I simply do not read N.C. Gen.Stat. § 113A–51, the definition of “land-disturbing activity” set out in N.C. Gen.Stat. § 113A–52(6), or the language of our prior opinions addressing SPCA-related issues in the same manner that my colleagues do.   As has been previously demonstrated, N.C. Gen.Stat. § 113A–66(a) authorizes a damage recovery stemming from any injury resulting from a violation of the SPCA;  a violation of an ordinance, rule, or order duly adopted by a local government;  or the initiation or continuation of a land-disturbing activity in the absence of compliance with an appropriate erosion and sedimentation control plan.   Although N.C. Gen.Stat. § 113A–51 does state that “[c]ontrol of erosion and sedimentation is deemed vital to the public interest and necessary to the public health and welfare” and that “the purpose of [the SPCA is] to provide for the creation, administration, and enforcement of a program and for the adoption of minimal mandatory standards which will permit development of this State to continue with the least detrimental effects from pollution by sedimentation,” the relevant statutory language simply does not indicate that the provisions of the SPCA only apply to situations involving “erosion or depositing of soil and other materials into the waters.”   Instead, it is clear to me that the relevant statutory provisions, taken as a whole, are directed at activities that both result in and create a risk of erosion and sedimentation.   I believe that the validity of this assertion is confirmed by the fact that a “land-disturbing activity” subject to the provisions of the SPCA is one which “may cause or contribute to sedimentation,” N.C. Gen.Stat. § 113A–52(6) (emphasis added), rather than one which actually does result in sedimentation.   For that reason, the reference to “sedimentation” in N.C. Gen.Stat. § 113A–52(6) cannot be understood to incorporate a “deposition into a body of water” requirement.   Finally, the fact that the relevant decisions of this Court have, to date, involved actual sedimentation rather than the risk of such a result provides no indication that the damage claim made available by N.C. Gen.Stat. § 113A–66(a) is not available to a party, such as Plaintiffs, who sustained injury as the result of non-compliance with the requirements of the SPCA.

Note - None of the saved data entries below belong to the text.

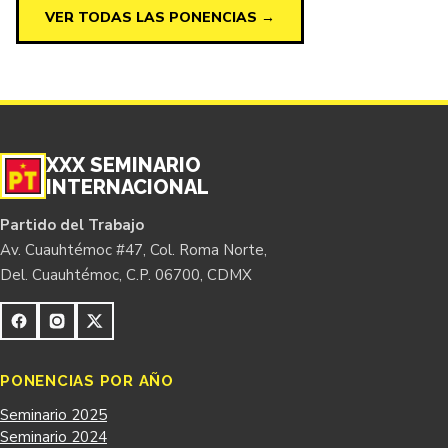
VER TODAS LAS PONENCIAS →
XXX SEMINARIO
INTERNACIONAL
Partido del Trabajo
Av. Cuauhtémoc #47, Col. Roma Norte,
Del. Cuauhtémoc, C.P. 06700, CDMX
PONENCIAS POR AÑO
Seminario 2025
Seminario 2024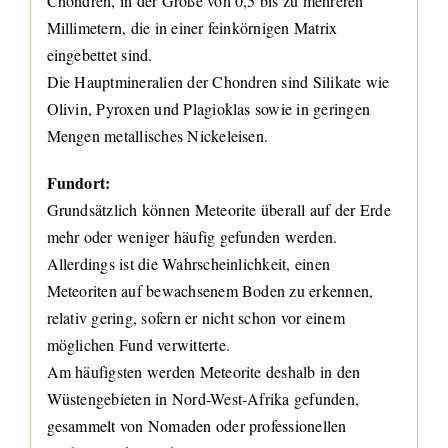
Chondren, in der Größe von 0,5 bis zu mehreren
Millimetern, die in einer feinkörnigen Matrix
eingebettet sind.
Die Hauptmineralien der Chondren sind Silikate wie
Olivin, Pyroxen und Plagioklas sowie in geringen
Mengen metallisches Nickeleisen.
Fundort:
Grundsätzlich können Meteorite überall auf der Erde
mehr oder weniger häufig gefunden werden.
Allerdings ist die Wahrscheinlichkeit, einen
Meteoriten auf bewachsenem Boden zu erkennen,
relativ gering, sofern er nicht schon vor einem
möglichen Fund verwitterte.
Am häufigsten werden Meteorite deshalb in den
Wüstengebieten in Nord-West-Afrika gefunden,
gesammelt von Nomaden oder professionellen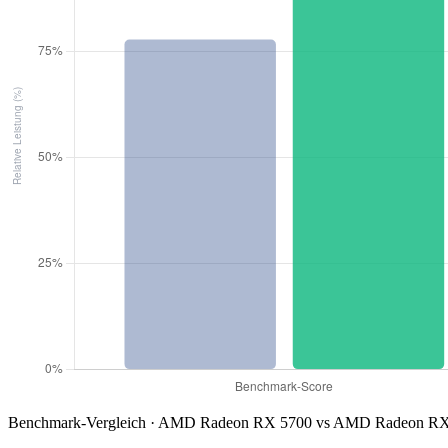
Benchmark-Vergleich · AMD Radeon RX 5700 vs AMD Radeon RX 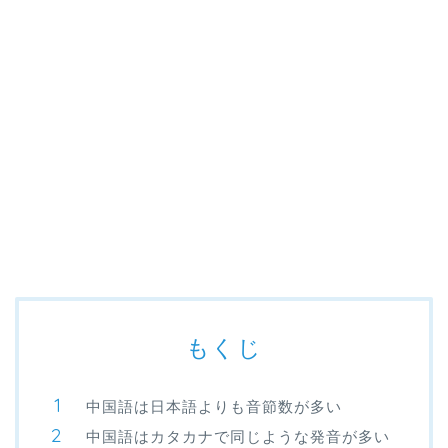
もくじ
中国語は日本語よりも音節数が多い
中国語はカタカナで同じような発音が多い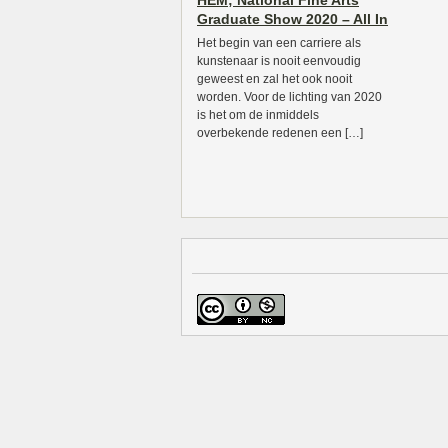
HEM; National Fine Arts
Graduate Show 2020 – All In
Het begin van een carriere als
kunstenaar is nooit eenvoudig
geweest en zal het ook nooit
worden. Voor de lichting van 2020
is het om de inmiddels
overbekende redenen een […]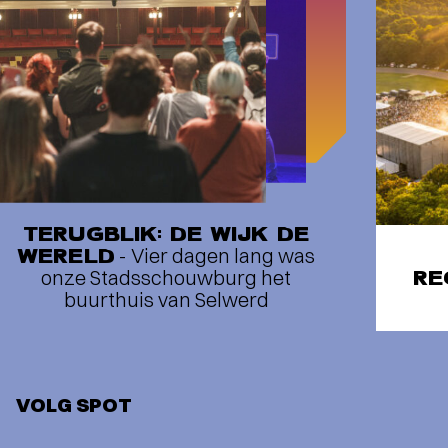
TERUGBLIK: DE WIJK DE
WERELD
- Vier dagen lang was
onze Stadsschouwburg het
RE
buurthuis van Selwerd
VOLG SPOT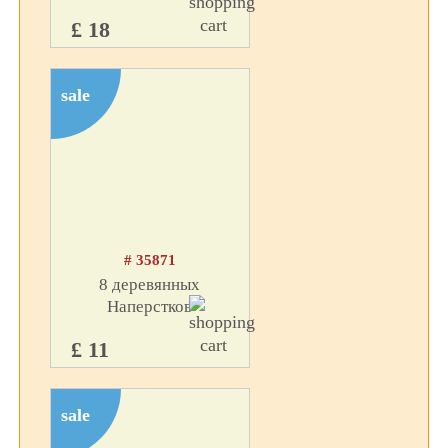
£ 18
sale
# 35871
8 деревянных
Наперстков
£ 11
sale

Thus, for the reasons set forth above, I believe that Plaintiff has forecast sufficient evidence, if believed, to establish a right to recover damages pursuant to N.C. Gen.Stat. § 113A–66(a) in the event that Defendant Hunter is a covered entity.   As a result, I respectfully dissent from the Court's decision to the contrary and would proceed to an examination of the remaining coverage issue that is also debated in the parties' briefs.

FOOTNOTES

1.   Because the claims decided by the 10 June 2010 judgment are not before this Court, we address only the propriety of this appeal regarding the 19 April 2010 order.

2.   Although Plaintiffs contend in their reply brief that a body of water was, in fact, adversely affected by Defendants' activities, I do not believe that we need to address the extent, if any, to which Plaintiffs established that Defendants' alleged non-compliance with the SPCA affected a stream or wetland given my belief that impact upon a body of water is not a necessary component of Plaintiffs' SPCA claim.

BEASLEY, Judge.

Judge ERVIN dissents with separate opinion.Judge THIGPEN, JR. concurs.